§ TEXT PASSAGE:
However, the total lifetime credit is limited to $500, of which no more than $200 can be for window components, $50 for an advanced main air circulating fan, $150 for a qualified furnace or hot water boiler, or $300 for any qualified central air conditioner, heat pump, or water heater.  Installation expenses do not count as part of the cost for determining the credit.

• Tax Credit for Residential Solar and Fuel Cell Equipment

o Residential Solar Equipment - For property placed in service before the end of 2016, a credit is allowed for 30% of the cost of qualifying solar water heaters, up to $2,000 per year, and a credit subject to the same limits also applies for photovoltaic (electricity-generating) solar panels but the $2,000 per year limit no longer applies after 2008.  The foregoing applies to the taxpayer’s first or second homes.

Fuel Cell Equipment - In addition, a credit of 30% of the cost is allowed for fuel cell property, up to a maximum credit of $500 for each half-kilowatt of capacity installed per year on the taxpayer’s principal residence.

Wind & Geothermal Energy Equipment - A 30%-of-cost credit is allowed for qualified systems placed into service before 2016.  The credit is limited to $500 for each half-kilowatt of capacity (maximum $4,000 for wind turbines and $2,000 for geothermal heat pumps).

Labor costs for onsite installation and for piping and wiring connections are qualifying costs for these credits.   However, the credits do not apply to equipment used to heat swimming pools or hot tubs. 

Credit Limitations – Although these credits can be used to offset both the regular tax and AMT, they are nonrefundable personal credits that can only reduce a taxpayer’s tax to zero, and any remaining balance is not refundable.  If the amount of the credit for the residential energy-efficient property credit (i.e., the credit for residential solar and fuel cell equipment and wind/geothermal energy equipment) exceeds the taxpayer’s tax after subtracting other nonrefundable personal credits, the excess can be carried to the next tax year and is added to that year’s allowable credit.

§ ASSIGNMENT A:
Answer these questions about the passage on energy tax credits:
(i) What is the total lifetime limit on the credit for energy-efficient home improvements?
(ii) What is the maximum credit for wind turbines?
(iii) To what equipment do the residential solar, fuel cell, wind and geothermal credits not apply?

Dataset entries
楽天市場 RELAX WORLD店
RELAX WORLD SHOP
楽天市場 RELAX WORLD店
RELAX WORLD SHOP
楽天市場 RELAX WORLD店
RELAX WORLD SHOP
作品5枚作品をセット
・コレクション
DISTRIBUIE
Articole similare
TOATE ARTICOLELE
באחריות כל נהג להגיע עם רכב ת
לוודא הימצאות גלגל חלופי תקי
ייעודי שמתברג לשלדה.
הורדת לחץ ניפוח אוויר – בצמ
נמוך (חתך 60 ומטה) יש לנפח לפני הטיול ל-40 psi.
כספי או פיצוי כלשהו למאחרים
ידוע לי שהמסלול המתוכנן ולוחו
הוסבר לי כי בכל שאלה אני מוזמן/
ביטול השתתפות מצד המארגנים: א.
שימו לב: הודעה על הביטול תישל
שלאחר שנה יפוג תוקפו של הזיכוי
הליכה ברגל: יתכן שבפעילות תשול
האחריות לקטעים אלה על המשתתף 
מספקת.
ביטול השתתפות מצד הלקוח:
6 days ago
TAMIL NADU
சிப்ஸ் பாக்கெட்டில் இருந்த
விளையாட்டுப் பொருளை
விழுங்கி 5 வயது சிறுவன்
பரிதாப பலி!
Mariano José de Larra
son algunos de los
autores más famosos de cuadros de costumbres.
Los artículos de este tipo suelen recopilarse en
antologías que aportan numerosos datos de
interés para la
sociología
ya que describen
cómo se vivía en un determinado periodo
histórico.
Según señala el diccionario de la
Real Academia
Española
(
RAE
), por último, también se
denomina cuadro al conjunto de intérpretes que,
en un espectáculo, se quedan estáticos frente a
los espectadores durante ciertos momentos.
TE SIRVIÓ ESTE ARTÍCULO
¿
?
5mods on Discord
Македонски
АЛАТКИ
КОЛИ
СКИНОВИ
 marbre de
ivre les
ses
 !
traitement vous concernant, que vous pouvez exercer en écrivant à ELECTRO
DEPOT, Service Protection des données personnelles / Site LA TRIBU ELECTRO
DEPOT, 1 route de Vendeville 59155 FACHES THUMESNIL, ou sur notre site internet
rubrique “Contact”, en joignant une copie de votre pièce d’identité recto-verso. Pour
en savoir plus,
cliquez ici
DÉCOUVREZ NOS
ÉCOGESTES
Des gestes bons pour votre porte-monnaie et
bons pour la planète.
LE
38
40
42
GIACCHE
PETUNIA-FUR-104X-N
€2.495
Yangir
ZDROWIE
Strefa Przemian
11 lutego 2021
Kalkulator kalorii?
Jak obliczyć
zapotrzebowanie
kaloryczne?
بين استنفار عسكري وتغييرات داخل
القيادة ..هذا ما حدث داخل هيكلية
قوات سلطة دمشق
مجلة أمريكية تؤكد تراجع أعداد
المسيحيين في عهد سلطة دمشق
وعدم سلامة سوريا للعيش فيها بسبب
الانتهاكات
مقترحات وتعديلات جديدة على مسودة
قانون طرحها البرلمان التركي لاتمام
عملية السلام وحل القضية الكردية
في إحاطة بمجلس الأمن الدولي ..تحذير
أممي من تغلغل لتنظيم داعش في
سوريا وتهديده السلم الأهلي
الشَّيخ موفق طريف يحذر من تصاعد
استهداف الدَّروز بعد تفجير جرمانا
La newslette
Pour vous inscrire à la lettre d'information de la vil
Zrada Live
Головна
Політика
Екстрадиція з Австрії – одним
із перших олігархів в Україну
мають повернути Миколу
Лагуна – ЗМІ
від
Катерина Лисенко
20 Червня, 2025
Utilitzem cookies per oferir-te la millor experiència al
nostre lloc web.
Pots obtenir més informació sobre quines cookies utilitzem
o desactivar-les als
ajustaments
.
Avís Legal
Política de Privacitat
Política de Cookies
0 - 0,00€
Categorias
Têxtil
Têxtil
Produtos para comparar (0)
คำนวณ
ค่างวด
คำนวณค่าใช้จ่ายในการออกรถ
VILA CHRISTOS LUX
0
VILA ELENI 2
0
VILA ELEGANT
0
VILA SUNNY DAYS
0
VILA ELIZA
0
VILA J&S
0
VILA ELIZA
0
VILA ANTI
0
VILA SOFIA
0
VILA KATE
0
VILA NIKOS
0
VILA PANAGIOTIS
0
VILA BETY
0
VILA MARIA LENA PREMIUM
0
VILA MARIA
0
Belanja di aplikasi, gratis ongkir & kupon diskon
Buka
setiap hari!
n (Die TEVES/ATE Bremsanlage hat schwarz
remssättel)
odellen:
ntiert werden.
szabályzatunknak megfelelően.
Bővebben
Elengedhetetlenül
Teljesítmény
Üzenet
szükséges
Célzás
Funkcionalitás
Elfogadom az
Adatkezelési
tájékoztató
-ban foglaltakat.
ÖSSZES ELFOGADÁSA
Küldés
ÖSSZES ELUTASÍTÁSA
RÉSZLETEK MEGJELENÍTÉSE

§ ASSIGNMENT B:
Reproduce the dataset entries starting with their first line and going on through the line that contains "הוסבר לי כי בכל שאלה אני מוזמן/", including both of those lines.

§ WORKED SOLUTION A:
(i) $500
(ii) $4,000
(iii) Equipment used to heat swimming pools or hot tubs

§ WORKED SOLUTION B:
楽天市場 RELAX WORLD店
RELAX WORLD SHOP
楽天市場 RELAX WORLD店
RELAX WORLD SHOP
楽天市場 RELAX WORLD店
RELAX WORLD SHOP
作品5枚作品をセット
・コレクション
DISTRIBUIE
Articole similare
TOATE ARTICOLELE
באחריות כל נהג להגיע עם רכב ת
לוודא הימצאות גלגל חלופי תקי
ייעודי שמתברג לשלדה.
הורדת לחץ ניפוח אוויר – בצמ
נמוך (חתך 60 ומטה) יש לנפח לפני הטיול ל-40 psi.
כספי או פיצוי כלשהו למאחרים
ידוע לי שהמסלול המתוכנן ולוחו
הוסבר לי כי בכל שאלה אני מוזמן/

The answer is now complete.